Chekov (the writer, not the guy who sat next to Sulu on the Enterprise) famously noted that "If in the first act you have hung a pistol on the wall, then in the following one it should be fired. Otherwise don't put it there." In the following true story Chekov's Gun is not the bike pump. It is, instead, a statement about the bike pump made by my lovely wife on the eve of our bike tour. While packing up Christine noted "You have a good bike pump, I don't need to bring mine." I, of course, nodded. Because I am an idiot. Fans of Chekov can see where this is going.

Christine and I both own Trek Allants.
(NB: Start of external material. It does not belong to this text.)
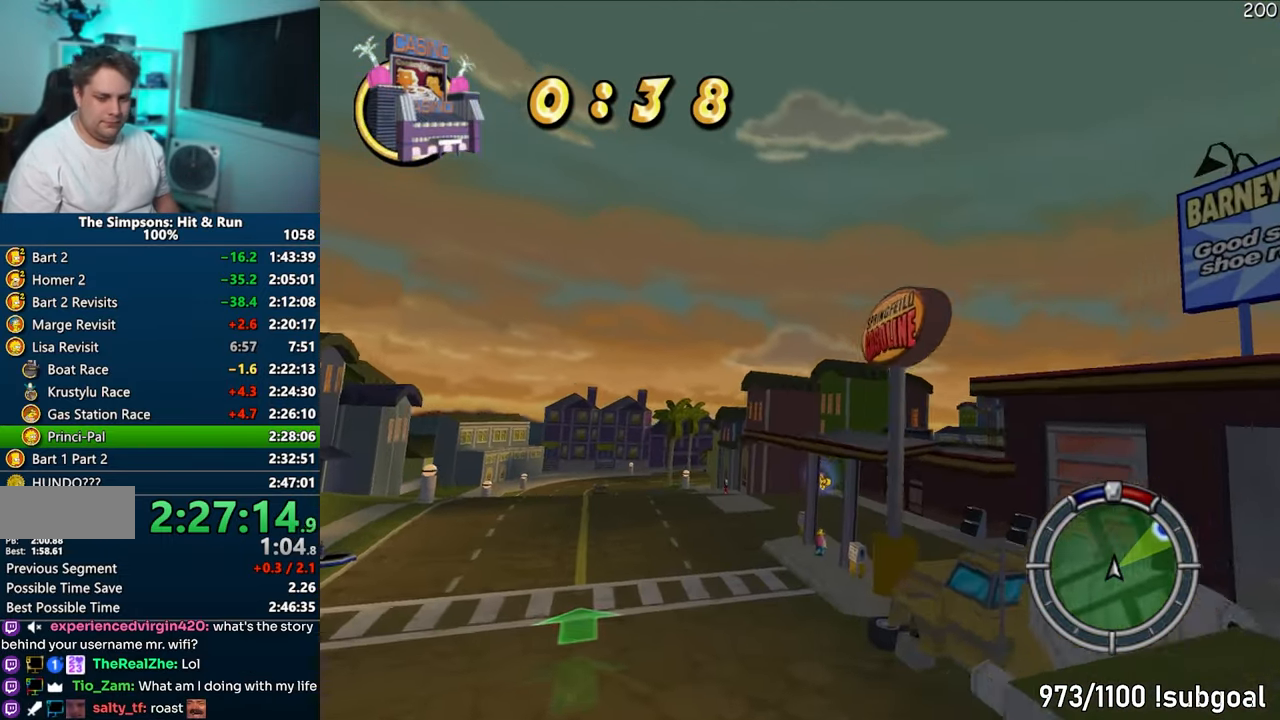
{"buttons": ["CROSS", "R1"], "left_stick": "left", "right_stick": "center", "events": []}
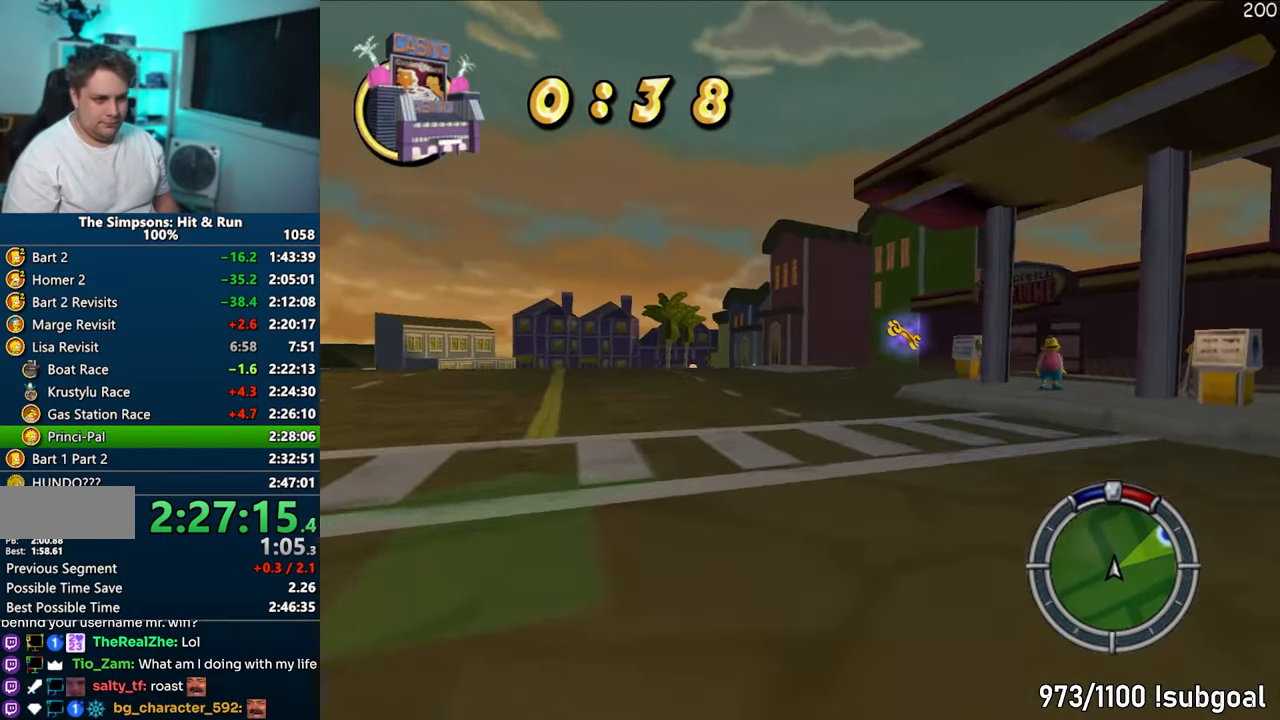
{"buttons": ["R1"], "left_stick": "right", "right_stick": "center", "events": [[50, "left_stick", "center"], [100, "left_stick", "right"], [367, "CROSS", "up"]]}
The Allants are wonderful, robust machines that have been our vehicles and companions on many fine journeys. This past July Christine and I both wrote small tributes to these bicycles on the anniversary of their first year with us. At that time I said little about the tires, hoping to preserve my membership in the No-Flat Club. And the first rule of No-Flat Club is that you don't talk about No-Flat Club. There are various explanations of why this is the way of the club, something my semi-fictional friend Perry may or may not have explained to me on a damp night a while ago, but last week in Poulsbo my No-Flat membership lapsed.

Riding into town the back of my bike felt a bit bouncier than it should. A blackberry thorn had worked its way through the tread and into the tube of the rear tire but of course I was prepared. I had a patch kit, a spare tube, tire levers and a pump that had sat idle on my bike for over a year. I guess I wasn't prepared quite enough.

An impressive layer of dusty, rusty corrosion revealed itself as I pulled back on the handle of my ancient, up until now trustworthy, Zefal pump. The pump made a wheezing sound like an asthmatic aardvark as I pushed the handle forward and bits of brown powder polluted the tiny bit of air that groaned out of the pump end. After that one test compression, the pump seized up, resisting any tendencies towards inflation with a tenacity that would make Alan Greenspan proud. I said something terse and colorful and then informed Christine that I would be stimulating the local economy of Poulsbo by purchasing a pump.

There may be a bike shop in Poulsbo, but on the particular Tuesday in question I found the Coast Hardware Store first. They had a pump, a big Bell Windstorm Floor Pump that gets lousy reviews on Amazon but gets a great review from me here because it was there in my hour of need and it worked just fine.

So that's how Christine and I finished our tour with me carrying a big floor pump for the last couple of days. And later that same day, I ran over a tack and flatted my front tire! The Puncture Fairy was working overtime to make sure I learned my lesson.

Keep 'em rolling,

Kent "Mountain Turtle" Peterson
Issaquah WA USA


fatbob29r said...

I knew there had to be a story.

The Velo Hobo said...

Pure luxury! Like carrying a full silver tea set, touring with a jumbo floor pump has to be the kind of extravagant luxury reserved for the upper crust of bike tourists. I would have deflated and reflated my tires many times just to enjoy the massive gulps of air those things exhale. Nice. Jack

Sam J said...

So now I'm supposed to carry two pumps? Or ride on half my normal allotment of tires? Bike repair is complicated.

Evan said...

The question remains what pump will you carry on your next tour?

Big E said...

"...asthmatic aardvark..." Pure poetry. :)

Bryan Willman said...

Sadly, the same processes that rusted your pump would likely have rusted Christine's.

No, the clear and only answer is to carry a pump made of titanium with seals made of bronze.